En France, l’UFC-Que Choisir avait mené une enquête similaire quelques années plus tôt sur vingt chargeurs achetés en boutique et en ligne : seuls quatre chargeurs testés respectaient les normes en vigueur et huit modèles étaient même dangereux. Une fragilité mécanique s’ajoute d’ailleurs souvent au problème électrique : plusieurs modèles n’ont pas résisté à une simple chute d’un mètre de hauteur, un choc pouvant dénuder un composant et entraîner un coup de jus.
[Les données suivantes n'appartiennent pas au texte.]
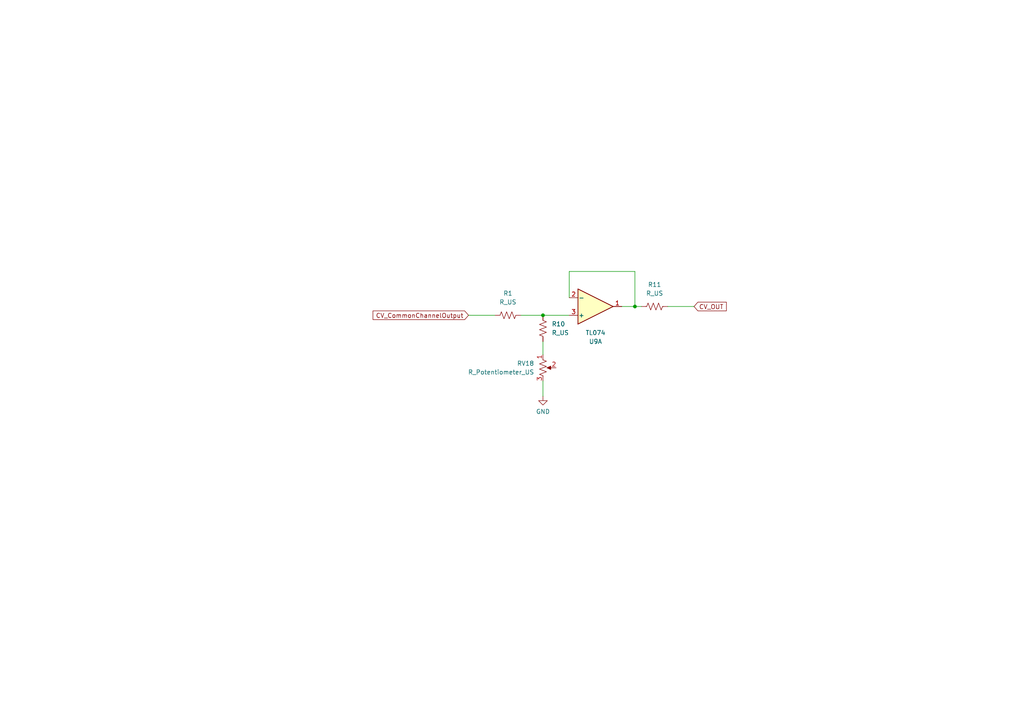
<source format=kicad_sch>
(kicad_sch (version 20230121) (generator eeschema)

  (uuid 41f11ae8-7e15-4096-99f4-a9f869beccc3)

  (paper "A4")

  

  (junction (at 184.15 88.9) (diameter 0) (color 0 0 0 0)
    (uuid c870f494-ae65-43c6-b301-0d6900d903e5)
  )
  (junction (at 157.48 91.44) (diameter 0) (color 0 0 0 0)
    (uuid f4d69678-7e62-419a-b88d-df50f71409fa)
  )

  (wire (pts (xy 180.34 88.9) (xy 184.15 88.9))
    (stroke (width 0) (type default))
    (uuid 3165d00b-f36b-479e-b707-3b05ac1cb2ef)
  )
  (wire (pts (xy 157.48 91.44) (xy 165.1 91.44))
    (stroke (width 0) (type default))
    (uuid 4de65a30-878b-41a0-8fc0-f88690d8fb75)
  )
  (wire (pts (xy 184.15 88.9) (xy 184.15 78.74))
    (stroke (width 0) (type default))
    (uuid 5634b718-c15f-440b-b3d2-33f50d571ef8)
  )
  (wire (pts (xy 157.48 110.49) (xy 157.48 114.935))
    (stroke (width 0) (type default))
    (uuid 59cdd780-5ca5-4aa8-82fa-2f94164d06df)
  )
  (wire (pts (xy 193.675 88.9) (xy 201.295 88.9))
    (stroke (width 0) (type default))
    (uuid 5ca54c98-ea87-4e26-bafe-ecd1f2283335)
  )
  (wire (pts (xy 151.13 91.44) (xy 157.48 91.44))
    (stroke (width 0) (type default))
    (uuid 62e0fa33-18b3-4877-8c84-443954886620)
  )
  (wire (pts (xy 157.48 99.06) (xy 157.48 102.87))
    (stroke (width 0) (type default))
    (uuid 71420551-bc0c-4b07-b2a9-5b58a12f1ed4)
  )
  (wire (pts (xy 184.15 78.74) (xy 165.1 78.74))
    (stroke (width 0) (type default))
    (uuid 9da12924-814e-498f-b8dc-78c5c8a493cb)
  )
  (wire (pts (xy 165.1 78.74) (xy 165.1 86.36))
    (stroke (width 0) (type default))
    (uuid be703e55-868a-444a-8c99-1f8d379ad0e3)
  )
  (wire (pts (xy 135.89 91.44) (xy 143.51 91.44))
    (stroke (width 0) (type default))
    (uuid c0229d03-afea-4b53-b297-753cb4324c52)
  )
  (wire (pts (xy 184.15 88.9) (xy 186.055 88.9))
    (stroke (width 0) (type default))
    (uuid ca96b6b6-8b3a-40ba-aff0-72de97a56acd)
  )

  (global_label "CV_OUT" (shape input) (at 201.295 88.9 0) (fields_autoplaced)
    (effects (font (size 1.27 1.27)) (justify left))
    (uuid 01e72244-a923-425b-a70a-75a529ad7acb)
    (property "Intersheetrefs" "${INTERSHEET_REFS}" (at 211.235 88.9 0)
      (effects (font (size 1.27 1.27)) (justify left) hide)
    )
  )
  (global_label "CV_CommonChannelOutput" (shape input) (at 135.89 91.44 180) (fields_autoplaced)
    (effects (font (size 1.27 1.27)) (justify right))
    (uuid 4934bca2-234f-4ad4-82e5-4db08fea6b29)
    (property "Intersheetrefs" "${INTERSHEET_REFS}" (at 107.6263 91.44 0)
      (effects (font (size 1.27 1.27)) (justify right) hide)
    )
  )

  (symbol (lib_id "Amplifier_Operational:TL074") (at 172.72 88.9 0) (mirror x) (unit 1)
    (in_bom yes) (on_board yes) (dnp no)
    (uuid 0020c033-52b3-4a88-ac5e-3d0c99db5749)
    (property "Reference" "U9" (at 172.72 99.06 0)
      (effects (font (size 1.27 1.27)))
    )
    (property "Value" "TL074" (at 172.72 96.52 0)
      (effects (font (size 1.27 1.27)))
    )
    (property "Footprint" "" (at 171.45 91.44 0)
      (effects (font (size 1.27 1.27)) hide)
    )
    (property "Datasheet" "http://www.ti.com/lit/ds/symlink/tl071.pdf" (at 173.99 93.98 0)
      (effects (font (size 1.27 1.27)) hide)
    )
    (pin "1" (uuid 020dd634-cd5b-45c5-a5d2-a9250441a34d))
    (pin "2" (uuid 94e4cea4-7e82-4469-94c0-c0758ef245a6))
    (pin "3" (uuid 55c36c90-6f96-49f2-8dad-5b20bbc8fab5))
    (pin "5" (uuid 41dccb0b-8bfd-4946-92b9-d88a60569670))
    (pin "6" (uuid ff7d8f48-614c-4c58-912a-0a9141ff59e3))
    (pin "7" (uuid a2b64e5a-3822-4224-8164-e35ae58a20f3))
    (pin "10" (uuid d09c9b21-c402-405c-95ee-2daa22e7cfbc))
    (pin "8" (uuid 41c3071f-0c58-4e1e-90e7-11d0fbf50450))
    (pin "9" (uuid 510a9ae1-64fe-40ef-a3a2-835c8cc787b2))
    (pin "12" (uuid 44eafbcf-1b61-447d-aef8-5ae3a4b45781))
    (pin "13" (uuid d7545ce2-6c70-43a1-a2ef-00d5ffadd7b9))
    (pin "14" (uuid daf68395-953e-4147-8346-2befe38226fa))
    (pin "11" (uuid 61b6668a-8b6d-4936-bc88-d08c65e510de))
    (pin "4" (uuid afa20252-e3ab-4ced-ab75-4a3ea5a6d0cf))
    (instances
      (project "JL"
        (path "/e8d2a0ae-54f5-4753-a4f5-19b5588e4151"
          (reference "U9") (unit 1)
        )
        (path "/e8d2a0ae-54f5-4753-a4f5-19b5588e4151/4b68f057-7802-4098-a2f8-6723c187cd51/ca48bed9-10ff-4d72-9d9d-12c03bab326c"
          (reference "U9") (unit 1)
        )
      )
    )
  )

  (symbol (lib_id "Device:R_US") (at 147.32 91.44 90) (unit 1)
    (in_bom yes) (on_board yes) (dnp no) (fields_autoplaced)
    (uuid 2573f9f3-cf0e-436b-aed4-cb240294ed72)
    (property "Reference" "R1" (at 147.32 85.09 90)
      (effects (font (size 1.27 1.27)))
    )
    (property "Value" "R_US" (at 147.32 87.63 90)
      (effects (font (size 1.27 1.27)))
    )
    (property "Footprint" "" (at 147.574 90.424 90)
      (effects (font (size 1.27 1.27)) hide)
    )
    (property "Datasheet" "~" (at 147.32 91.44 0)
      (effects (font (size 1.27 1.27)) hide)
    )
    (pin "1" (uuid 253ff8a2-ca09-42c1-afeb-fa8eac28eb3f))
    (pin "2" (uuid d5e246fd-7c2d-4eb6-a8fe-0b760e8a2909))
    (instances
      (project "JL"
        (path "/e8d2a0ae-54f5-4753-a4f5-19b5588e4151/4b68f057-7802-4098-a2f8-6723c187cd51/ca48bed9-10ff-4d72-9d9d-12c03bab326c"
          (reference "R1") (unit 1)
        )
      )
    )
  )

  (symbol (lib_id "Device:R_Potentiometer_US") (at 157.48 106.68 0) (unit 1)
    (in_bom yes) (on_board yes) (dnp no) (fields_autoplaced)
    (uuid 52df0b04-e3d7-476d-963e-6a65f74db829)
    (property "Reference" "RV18" (at 154.94 105.41 0)
      (effects (font (size 1.27 1.27)) (justify right))
    )
    (property "Value" "R_Potentiometer_US" (at 154.94 107.95 0)
      (effects (font (size 1.27 1.27)) (justify right))
    )
    (property "Footprint" "" (at 157.48 106.68 0)
      (effects (font (size 1.27 1.27)) hide)
    )
    (property "Datasheet" "~" (at 157.48 106.68 0)
      (effects (font (size 1.27 1.27)) hide)
    )
    (pin "1" (uuid 0c6e17dd-0e55-479d-870c-b9dbe413b704))
    (pin "2" (uuid b4962429-c043-404b-89cc-6105b38e559f))
    (pin "3" (uuid 91a2d39d-6829-4d68-94c4-5acb2eb1665b))
    (instances
      (project "JL"
        (path "/e8d2a0ae-54f5-4753-a4f5-19b5588e4151/4b68f057-7802-4098-a2f8-6723c187cd51/ca48bed9-10ff-4d72-9d9d-12c03bab326c"
          (reference "RV18") (unit 1)
        )
      )
    )
  )

  (symbol (lib_id "Device:R_US") (at 189.865 88.9 90) (unit 1)
    (in_bom yes) (on_board yes) (dnp no) (fields_autoplaced)
    (uuid a2b24e91-c7b2-4eb9-b02b-0a5b31244cb7)
    (property "Reference" "R11" (at 189.865 82.55 90)
      (effects (font (size 1.27 1.27)))
    )
    (property "Value" "R_US" (at 189.865 85.09 90)
      (effects (font (size 1.27 1.27)))
    )
    (property "Footprint" "" (at 190.119 87.884 90)
      (effects (font (size 1.27 1.27)) hide)
    )
    (property "Datasheet" "~" (at 189.865 88.9 0)
      (effects (font (size 1.27 1.27)) hide)
    )
    (pin "1" (uuid 4af9f834-3498-4457-8c2b-e6665186d183))
    (pin "2" (uuid 7e7cfa0b-f928-4ccc-ad24-aad577d93ec1))
    (instances
      (project "JL"
        (path "/e8d2a0ae-54f5-4753-a4f5-19b5588e4151/4b68f057-7802-4098-a2f8-6723c187cd51/ca48bed9-10ff-4d72-9d9d-12c03bab326c"
          (reference "R11") (unit 1)
        )
      )
    )
  )

  (symbol (lib_id "power:GND") (at 157.48 114.935 0) (unit 1)
    (in_bom yes) (on_board yes) (dnp no) (fields_autoplaced)
    (uuid c92b725a-d91c-4f08-bd77-e85a20455a52)
    (property "Reference" "#PWR025" (at 157.48 121.285 0)
      (effects (font (size 1.27 1.27)) hide)
    )
    (property "Value" "GND" (at 157.48 119.38 0)
      (effects (font (size 1.27 1.27)))
    )
    (property "Footprint" "" (at 157.48 114.935 0)
      (effects (font (size 1.27 1.27)) hide)
    )
    (property "Datasheet" "" (at 157.48 114.935 0)
      (effects (font (size 1.27 1.27)) hide)
    )
    (pin "1" (uuid 9fe9fd35-dbaf-48ce-9880-855867421776))
    (instances
      (project "JL"
        (path "/e8d2a0ae-54f5-4753-a4f5-19b5588e4151/4b68f057-7802-4098-a2f8-6723c187cd51/ca48bed9-10ff-4d72-9d9d-12c03bab326c"
          (reference "#PWR025") (unit 1)
        )
      )
    )
  )

  (symbol (lib_id "Device:R_US") (at 157.48 95.25 180) (unit 1)
    (in_bom yes) (on_board yes) (dnp no) (fields_autoplaced)
    (uuid ddf64c39-8470-434f-8a70-8027430e2fe3)
    (property "Reference" "R10" (at 160.02 93.98 0)
      (effects (font (size 1.27 1.27)) (justify right))
    )
    (property "Value" "R_US" (at 160.02 96.52 0)
      (effects (font (size 1.27 1.27)) (justify right))
    )
    (property "Footprint" "" (at 156.464 94.996 90)
      (effects (font (size 1.27 1.27)) hide)
    )
    (property "Datasheet" "~" (at 157.48 95.25 0)
      (effects (font (size 1.27 1.27)) hide)
    )
    (pin "1" (uuid 665c6cb8-e094-4119-a0a3-71f993067fa2))
    (pin "2" (uuid d475716b-73e5-449c-a37d-95872441322f))
    (instances
      (project "JL"
        (path "/e8d2a0ae-54f5-4753-a4f5-19b5588e4151/4b68f057-7802-4098-a2f8-6723c187cd51/ca48bed9-10ff-4d72-9d9d-12c03bab326c"
          (reference "R10") (unit 1)
        )
      )
    )
  )
)

</source>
Repérer le chargeur qui va vous lâcher

Le prix reste l’indice le plus fiable, mais pas le seul. Un chargeur certifié embarque une thermistance et un coupe-circuit thermique qui interrompent l’alimentation dès qu’une surchauffe est détectée : les modèles officiels disposent de protections contre la surchauffe, mais les copies s’en passent presque toujours, ce qui explique pourquoi certains boîtiers continuent de chauffer jusqu’à fondre en cas de défaut. Autre absence fréquente sur les modèles à bas coût : la protection contre les surtensions, un composant qui, sur un chargeur d’origine, limite la tension pour protéger le smartphone, alors que sur les copies, une fluctuation peut endommager la batterie ou la carte mère.

Trois réflexes limitent vraiment le risque. Vérifier que le prix ne soit pas anormalement bas par rapport aux marques reconnues, un signal d’alarme évident quand un chargeur secteur coûte moins de 5 €. Inspecter le boîtier pour repérer fissures, connecteur tordu ou décoloration suspecte, des signes que la charge tourne mal depuis un moment. Et surtout, débrancher immédiatement au moindre signe anormal : chaleur excessive, odeur de plastique chauffé, ou charge qui devient erratique, car une batterie lithium-ion soumise à une surchauffe répétée peut entrer en emballement thermique et gonfler, se déformer, s’enflammer ou exploser.

Le téléphone de cette histoire a fini par redémarrer après une nuit de repos et un chargeur d’origine récupéré chez un voisin. Tous n’ont pas cette chance : en Belgique, l’organisme de contrôle a jugé la situation suffisamment grave pour demander au SPF Économie de suspendre la vente des chargeurs de mauvaise qualité identifiés lors de son test. Un chargeur à 4 € qui dépanne une nuit peut donc coûter bien plus cher le lendemain, en batterie grillée ou pire.